***** EXTRACTED INFORMATION *****

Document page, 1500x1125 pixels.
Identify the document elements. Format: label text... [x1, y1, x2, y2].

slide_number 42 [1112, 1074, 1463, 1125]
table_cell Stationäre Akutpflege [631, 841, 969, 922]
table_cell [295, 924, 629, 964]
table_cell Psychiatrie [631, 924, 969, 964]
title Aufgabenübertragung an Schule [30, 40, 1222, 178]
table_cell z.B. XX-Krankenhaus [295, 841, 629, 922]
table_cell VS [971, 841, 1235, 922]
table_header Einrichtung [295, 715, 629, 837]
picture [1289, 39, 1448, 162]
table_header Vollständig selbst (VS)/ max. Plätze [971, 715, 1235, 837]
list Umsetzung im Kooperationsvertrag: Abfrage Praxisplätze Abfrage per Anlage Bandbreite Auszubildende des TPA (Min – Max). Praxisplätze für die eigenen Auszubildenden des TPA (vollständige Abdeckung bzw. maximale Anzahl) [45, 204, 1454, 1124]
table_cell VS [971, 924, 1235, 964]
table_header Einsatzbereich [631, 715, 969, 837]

*****

PROBLEM: When you answer, repeat all of the material exactly as given.

EXERCISE RESULT:
Document page, 1500x1125 pixels.
Identify the document elements. Format: label text... [x1, y1, x2, y2].

slide_number 42 [1112, 1074, 1463, 1125]
table_cell Stationäre Akutpflege [631, 841, 969, 922]
table_cell [295, 924, 629, 964]
table_cell Psychiatrie [631, 924, 969, 964]
title Aufgabenübertragung an Schule [30, 40, 1222, 178]
table_cell z.B. XX-Krankenhaus [295, 841, 629, 922]
table_cell VS [971, 841, 1235, 922]
table_header Einrichtung [295, 715, 629, 837]
picture [1289, 39, 1448, 162]
table_header Vollständig selbst (VS)/ max. Plätze [971, 715, 1235, 837]
list Umsetzung im Kooperationsvertrag: Abfrage Praxisplätze Abfrage per Anlage Bandbreite Auszubildende des TPA (Min – Max). Praxisplätze für die eigenen Auszubildenden des TPA (vollständige Abdeckung bzw. maximale Anzahl) [45, 204, 1454, 1124]
table_cell VS [971, 924, 1235, 964]
table_header Einsatzbereich [631, 715, 969, 837]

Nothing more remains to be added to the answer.